The army of retail investors that mushroomed during the pandemic has been relentlessly "buying the dip" in technology stocks for almost two years.

Online, they cheer each other for their "diamond hands" – that is, their ability to hold onto assets and stay committed to the market, no matter what.

But over the last couple of weeks, as stocks have tumbled, cracks have been showing in those diamond hands.

Data suggest the dramatic fall in shares of flashy tech companies has dented amateur investors' confidence. That means they're more reluctant to follow the pandemic playbook of snapping up stocks such as chipmaker Nvidia.

The tech-heavy Nasdaq 100 index has fallen more than 10% this year, as investors braced for the Federal Reserve to turn off the stimulus taps in a bid to tackle red-hot inflation.

"There have been some signs of retail capitulation," Ben Onatibia, senior strategist at data company VandaTrack, said in a note this week.

Individual traders sold Nvidia and fellow chipmaker AMD on net last Thursday and Friday, Vanda data showed, in a departure from their behavior during previous tumbles.

"Retail investors have been equally reluctant to buy the dip in other risky pockets of the equity market," Onatibia wrote.

"SPACs, ARKK constituents and meme stocks have seen very little demand from retail investors," he said, referring to special purpose acquisition companies and Ark Invest's tech-focused Innovation ETF.

Read more: UBS' investment chief identifies 4 critical tech industries to start carefully buying the dip in after the correction

Yet retail investors are still buying, even if they're less gung-ho than before. It's just that their focus seems to have shifted somewhat.

Vanda's data showed amateur traders poured $1.8 billion into equities in Tuesday's session.

Ben Laidler, global markets strategist at eToro, said the trading platform's users have been investing relatively heavily in energy and real estate stocks, as they grow worried about inflation.

He told Insider he's seen a small, but not dramatic, shift away from tech.

That chimes with Vanda's data. Onatibia said "retail investors have been chasing rallies in value sectors like financials and energy."

Yet Wall Street is having its doubts as to whether the retail crowd can be relied on to support the market in 2022, as they have done throughout the coronavirus pandemic so far.

Monthly active users on Robinhood's highly popular trading app fell to 17.3 million in the fourth quarter, from 18.9 million in the previous three months, according to the company's earnings report Thursday.

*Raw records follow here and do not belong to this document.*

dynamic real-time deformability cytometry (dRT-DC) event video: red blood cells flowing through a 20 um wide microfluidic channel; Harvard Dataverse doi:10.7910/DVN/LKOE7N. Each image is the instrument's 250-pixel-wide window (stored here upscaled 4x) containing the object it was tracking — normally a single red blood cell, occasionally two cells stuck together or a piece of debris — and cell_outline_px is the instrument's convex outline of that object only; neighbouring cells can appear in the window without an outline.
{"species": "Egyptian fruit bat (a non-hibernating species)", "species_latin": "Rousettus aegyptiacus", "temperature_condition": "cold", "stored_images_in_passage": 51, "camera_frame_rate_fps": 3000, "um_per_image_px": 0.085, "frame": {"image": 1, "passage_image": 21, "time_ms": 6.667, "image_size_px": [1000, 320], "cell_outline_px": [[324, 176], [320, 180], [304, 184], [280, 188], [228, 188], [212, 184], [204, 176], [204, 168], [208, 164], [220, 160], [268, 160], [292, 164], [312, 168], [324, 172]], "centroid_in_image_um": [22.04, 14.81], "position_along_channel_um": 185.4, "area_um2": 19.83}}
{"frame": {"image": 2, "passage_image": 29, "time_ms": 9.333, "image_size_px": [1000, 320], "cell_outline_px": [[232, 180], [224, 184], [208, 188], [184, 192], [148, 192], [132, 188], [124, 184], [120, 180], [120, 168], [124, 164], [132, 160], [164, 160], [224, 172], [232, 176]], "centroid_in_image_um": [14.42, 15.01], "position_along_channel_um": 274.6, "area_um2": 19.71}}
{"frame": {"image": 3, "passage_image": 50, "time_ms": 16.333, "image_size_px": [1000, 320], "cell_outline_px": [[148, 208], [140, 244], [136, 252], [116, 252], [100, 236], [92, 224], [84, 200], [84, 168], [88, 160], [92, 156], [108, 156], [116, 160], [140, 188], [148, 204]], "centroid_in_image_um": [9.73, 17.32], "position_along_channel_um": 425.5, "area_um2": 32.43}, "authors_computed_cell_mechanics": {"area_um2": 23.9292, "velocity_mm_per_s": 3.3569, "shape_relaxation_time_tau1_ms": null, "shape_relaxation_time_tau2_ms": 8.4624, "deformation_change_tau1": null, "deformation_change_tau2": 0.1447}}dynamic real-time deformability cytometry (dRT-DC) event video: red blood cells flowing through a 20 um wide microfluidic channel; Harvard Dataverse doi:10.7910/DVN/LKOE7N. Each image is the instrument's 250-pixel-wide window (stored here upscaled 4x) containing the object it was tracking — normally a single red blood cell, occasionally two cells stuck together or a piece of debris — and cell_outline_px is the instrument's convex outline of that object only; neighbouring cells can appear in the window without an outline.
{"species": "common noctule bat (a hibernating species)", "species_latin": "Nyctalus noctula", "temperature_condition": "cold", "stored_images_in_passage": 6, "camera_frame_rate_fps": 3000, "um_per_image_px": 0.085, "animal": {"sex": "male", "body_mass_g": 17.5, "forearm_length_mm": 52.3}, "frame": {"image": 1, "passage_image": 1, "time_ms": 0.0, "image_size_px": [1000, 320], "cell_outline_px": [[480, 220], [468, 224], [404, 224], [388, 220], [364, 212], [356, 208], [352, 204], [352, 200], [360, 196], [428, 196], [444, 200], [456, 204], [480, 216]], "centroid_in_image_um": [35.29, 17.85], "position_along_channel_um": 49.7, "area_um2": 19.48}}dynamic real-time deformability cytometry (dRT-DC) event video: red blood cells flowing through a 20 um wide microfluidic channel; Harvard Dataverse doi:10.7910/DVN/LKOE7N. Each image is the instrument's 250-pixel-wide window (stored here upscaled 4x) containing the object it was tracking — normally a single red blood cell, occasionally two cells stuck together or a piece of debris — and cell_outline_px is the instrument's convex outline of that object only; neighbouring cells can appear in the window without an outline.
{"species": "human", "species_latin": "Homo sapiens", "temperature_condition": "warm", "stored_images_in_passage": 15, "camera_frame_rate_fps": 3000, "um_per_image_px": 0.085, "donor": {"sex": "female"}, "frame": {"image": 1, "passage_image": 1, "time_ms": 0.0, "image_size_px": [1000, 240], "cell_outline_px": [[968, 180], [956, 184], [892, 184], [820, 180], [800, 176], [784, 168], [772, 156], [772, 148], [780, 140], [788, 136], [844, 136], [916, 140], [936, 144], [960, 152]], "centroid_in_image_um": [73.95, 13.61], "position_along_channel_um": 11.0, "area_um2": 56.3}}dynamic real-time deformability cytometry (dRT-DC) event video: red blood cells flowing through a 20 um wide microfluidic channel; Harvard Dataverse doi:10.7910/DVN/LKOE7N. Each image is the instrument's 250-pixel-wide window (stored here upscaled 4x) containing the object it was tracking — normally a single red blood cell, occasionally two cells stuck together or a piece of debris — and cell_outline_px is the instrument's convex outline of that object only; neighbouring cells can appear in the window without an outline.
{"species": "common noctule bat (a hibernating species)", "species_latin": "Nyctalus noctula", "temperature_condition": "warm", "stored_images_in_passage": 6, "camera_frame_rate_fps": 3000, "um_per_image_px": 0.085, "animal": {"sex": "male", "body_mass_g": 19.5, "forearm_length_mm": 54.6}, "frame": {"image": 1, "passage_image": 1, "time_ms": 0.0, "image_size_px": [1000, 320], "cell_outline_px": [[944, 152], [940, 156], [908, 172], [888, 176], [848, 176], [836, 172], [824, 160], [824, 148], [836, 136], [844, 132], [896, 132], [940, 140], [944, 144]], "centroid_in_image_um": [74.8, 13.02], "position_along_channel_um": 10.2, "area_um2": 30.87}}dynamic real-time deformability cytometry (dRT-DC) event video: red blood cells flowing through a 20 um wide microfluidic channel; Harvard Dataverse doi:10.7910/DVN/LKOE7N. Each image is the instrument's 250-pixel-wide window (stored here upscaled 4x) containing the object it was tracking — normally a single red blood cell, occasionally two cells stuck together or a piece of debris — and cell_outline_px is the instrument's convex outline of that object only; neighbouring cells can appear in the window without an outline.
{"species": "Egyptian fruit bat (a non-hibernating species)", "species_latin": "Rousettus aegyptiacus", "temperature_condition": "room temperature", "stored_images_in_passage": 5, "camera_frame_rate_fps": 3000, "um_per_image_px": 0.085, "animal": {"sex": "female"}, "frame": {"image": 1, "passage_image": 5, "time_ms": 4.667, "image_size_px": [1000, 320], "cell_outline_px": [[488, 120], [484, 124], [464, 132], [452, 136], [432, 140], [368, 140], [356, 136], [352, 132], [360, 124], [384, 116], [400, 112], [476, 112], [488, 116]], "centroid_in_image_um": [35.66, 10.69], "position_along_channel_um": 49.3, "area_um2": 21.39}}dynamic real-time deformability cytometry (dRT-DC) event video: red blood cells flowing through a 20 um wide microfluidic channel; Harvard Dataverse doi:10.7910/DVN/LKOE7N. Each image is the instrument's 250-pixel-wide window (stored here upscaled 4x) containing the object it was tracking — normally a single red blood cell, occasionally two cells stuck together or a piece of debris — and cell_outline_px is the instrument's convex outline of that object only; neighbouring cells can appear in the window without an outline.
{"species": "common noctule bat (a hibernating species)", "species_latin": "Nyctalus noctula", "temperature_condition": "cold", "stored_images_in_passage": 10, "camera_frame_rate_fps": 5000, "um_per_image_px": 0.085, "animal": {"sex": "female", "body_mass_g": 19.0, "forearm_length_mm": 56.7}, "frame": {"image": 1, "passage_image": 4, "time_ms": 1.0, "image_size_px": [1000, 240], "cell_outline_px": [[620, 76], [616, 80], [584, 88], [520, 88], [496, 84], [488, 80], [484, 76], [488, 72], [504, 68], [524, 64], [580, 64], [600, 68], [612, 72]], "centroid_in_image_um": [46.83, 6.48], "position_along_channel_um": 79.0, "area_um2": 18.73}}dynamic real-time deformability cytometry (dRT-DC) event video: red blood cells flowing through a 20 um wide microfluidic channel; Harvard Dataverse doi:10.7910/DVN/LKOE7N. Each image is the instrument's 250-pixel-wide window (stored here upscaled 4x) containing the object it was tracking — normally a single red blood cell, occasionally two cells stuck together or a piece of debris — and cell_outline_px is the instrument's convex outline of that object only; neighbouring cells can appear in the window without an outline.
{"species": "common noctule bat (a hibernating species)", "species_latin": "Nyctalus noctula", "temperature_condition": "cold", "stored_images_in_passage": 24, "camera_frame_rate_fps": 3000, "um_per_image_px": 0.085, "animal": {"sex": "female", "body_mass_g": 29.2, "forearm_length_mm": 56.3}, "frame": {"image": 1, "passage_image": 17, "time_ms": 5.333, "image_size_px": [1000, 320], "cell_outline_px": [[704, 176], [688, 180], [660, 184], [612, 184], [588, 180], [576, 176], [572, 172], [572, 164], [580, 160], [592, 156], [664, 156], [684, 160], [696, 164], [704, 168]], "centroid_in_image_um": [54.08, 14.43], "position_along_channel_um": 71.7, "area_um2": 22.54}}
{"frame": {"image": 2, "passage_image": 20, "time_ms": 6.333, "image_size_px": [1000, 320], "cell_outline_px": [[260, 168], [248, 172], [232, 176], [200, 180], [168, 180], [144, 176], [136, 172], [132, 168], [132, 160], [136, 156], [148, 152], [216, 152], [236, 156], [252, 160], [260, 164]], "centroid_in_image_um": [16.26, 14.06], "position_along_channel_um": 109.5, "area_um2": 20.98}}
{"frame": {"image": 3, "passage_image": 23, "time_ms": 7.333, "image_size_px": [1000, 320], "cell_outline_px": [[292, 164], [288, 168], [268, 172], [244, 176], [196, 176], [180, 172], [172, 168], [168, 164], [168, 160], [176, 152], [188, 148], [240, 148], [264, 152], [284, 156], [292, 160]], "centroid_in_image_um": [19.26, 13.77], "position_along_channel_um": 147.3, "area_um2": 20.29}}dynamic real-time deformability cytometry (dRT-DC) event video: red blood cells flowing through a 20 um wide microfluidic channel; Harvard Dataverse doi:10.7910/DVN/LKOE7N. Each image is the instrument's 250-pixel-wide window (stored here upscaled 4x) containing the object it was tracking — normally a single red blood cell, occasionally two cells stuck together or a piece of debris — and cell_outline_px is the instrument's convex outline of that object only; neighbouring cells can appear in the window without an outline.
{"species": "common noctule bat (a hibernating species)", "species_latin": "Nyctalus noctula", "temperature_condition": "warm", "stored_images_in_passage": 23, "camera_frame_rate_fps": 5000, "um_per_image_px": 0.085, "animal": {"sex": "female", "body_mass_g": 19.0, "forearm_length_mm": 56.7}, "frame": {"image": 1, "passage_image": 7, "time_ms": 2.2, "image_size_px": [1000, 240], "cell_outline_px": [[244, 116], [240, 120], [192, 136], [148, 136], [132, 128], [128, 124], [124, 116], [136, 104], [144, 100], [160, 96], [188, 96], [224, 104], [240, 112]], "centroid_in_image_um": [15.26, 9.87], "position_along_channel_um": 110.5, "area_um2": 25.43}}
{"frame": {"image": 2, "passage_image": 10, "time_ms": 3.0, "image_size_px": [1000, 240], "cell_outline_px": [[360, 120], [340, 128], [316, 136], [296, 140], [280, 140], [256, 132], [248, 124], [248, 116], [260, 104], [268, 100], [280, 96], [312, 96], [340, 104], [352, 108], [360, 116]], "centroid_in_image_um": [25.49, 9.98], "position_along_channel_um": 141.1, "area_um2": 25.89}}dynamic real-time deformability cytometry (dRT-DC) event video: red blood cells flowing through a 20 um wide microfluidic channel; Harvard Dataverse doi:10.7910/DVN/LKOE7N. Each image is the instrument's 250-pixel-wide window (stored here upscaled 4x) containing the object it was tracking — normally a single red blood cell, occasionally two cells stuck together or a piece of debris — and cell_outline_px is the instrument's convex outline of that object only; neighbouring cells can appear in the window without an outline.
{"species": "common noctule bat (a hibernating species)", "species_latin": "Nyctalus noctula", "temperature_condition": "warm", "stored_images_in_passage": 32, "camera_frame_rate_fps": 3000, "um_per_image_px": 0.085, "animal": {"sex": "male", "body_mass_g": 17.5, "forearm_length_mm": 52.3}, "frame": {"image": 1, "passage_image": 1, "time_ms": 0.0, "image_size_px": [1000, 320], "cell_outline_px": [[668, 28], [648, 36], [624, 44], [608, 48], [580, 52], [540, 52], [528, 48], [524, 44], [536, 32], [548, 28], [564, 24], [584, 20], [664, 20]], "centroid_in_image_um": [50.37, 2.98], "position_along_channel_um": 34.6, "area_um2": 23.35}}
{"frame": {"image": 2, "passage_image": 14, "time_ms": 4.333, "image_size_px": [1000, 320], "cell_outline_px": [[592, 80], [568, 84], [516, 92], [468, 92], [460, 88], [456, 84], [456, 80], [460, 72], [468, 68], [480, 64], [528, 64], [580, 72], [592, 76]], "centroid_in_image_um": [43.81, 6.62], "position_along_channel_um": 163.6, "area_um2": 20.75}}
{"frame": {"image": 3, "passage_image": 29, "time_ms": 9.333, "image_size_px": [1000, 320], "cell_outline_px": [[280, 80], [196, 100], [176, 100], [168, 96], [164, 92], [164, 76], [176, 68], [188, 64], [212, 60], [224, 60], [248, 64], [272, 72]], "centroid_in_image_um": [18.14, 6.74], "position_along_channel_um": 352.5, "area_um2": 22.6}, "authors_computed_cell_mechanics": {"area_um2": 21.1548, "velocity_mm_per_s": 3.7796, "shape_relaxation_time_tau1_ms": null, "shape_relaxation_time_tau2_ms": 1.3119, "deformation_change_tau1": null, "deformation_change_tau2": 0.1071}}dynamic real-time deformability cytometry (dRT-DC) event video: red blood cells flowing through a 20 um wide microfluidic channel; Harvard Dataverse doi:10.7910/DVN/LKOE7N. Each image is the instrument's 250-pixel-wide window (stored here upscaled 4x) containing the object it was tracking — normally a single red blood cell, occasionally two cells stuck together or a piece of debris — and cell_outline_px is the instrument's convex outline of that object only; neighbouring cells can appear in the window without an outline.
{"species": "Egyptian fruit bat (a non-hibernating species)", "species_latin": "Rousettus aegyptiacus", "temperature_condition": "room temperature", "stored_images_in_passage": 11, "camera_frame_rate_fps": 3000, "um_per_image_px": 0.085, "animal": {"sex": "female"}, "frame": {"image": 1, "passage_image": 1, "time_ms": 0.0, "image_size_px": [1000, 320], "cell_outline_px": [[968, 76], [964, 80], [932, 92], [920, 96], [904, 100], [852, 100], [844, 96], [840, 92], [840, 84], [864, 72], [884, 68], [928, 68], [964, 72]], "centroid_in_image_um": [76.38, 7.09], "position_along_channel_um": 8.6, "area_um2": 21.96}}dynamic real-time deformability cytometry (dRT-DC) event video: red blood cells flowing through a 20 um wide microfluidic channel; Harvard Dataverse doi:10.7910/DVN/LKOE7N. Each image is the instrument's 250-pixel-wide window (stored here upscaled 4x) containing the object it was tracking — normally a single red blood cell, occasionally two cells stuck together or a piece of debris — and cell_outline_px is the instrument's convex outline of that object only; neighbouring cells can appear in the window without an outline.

"Bottom line, we believe the younger, smaller investor that HOOD so efficiently acquired in 2021 is moderating his/her activity," Piper Sandler analyst Richard Repetto said in a post-earnings note.

The Fed's plans to hike interest rates and the resultant stock-market volatility are testing everyone, retail traders included, Laidler said.

Many analysts say amateur investors will continue to be a force in the market for the foreseeable future. But they might not have the same impact they had a year ago, when they sent GameStop skyrocketing and kicked off the meme stock craze.

"The so-called rise of retail is actually much more structural than people give it credit for," eToro's Laidler said.

"It's platforms like us, it's free trading, it's fractional ownership … it's online communities, it's low interest rates — which, regardless of what the Fed does any time soon, will still be low."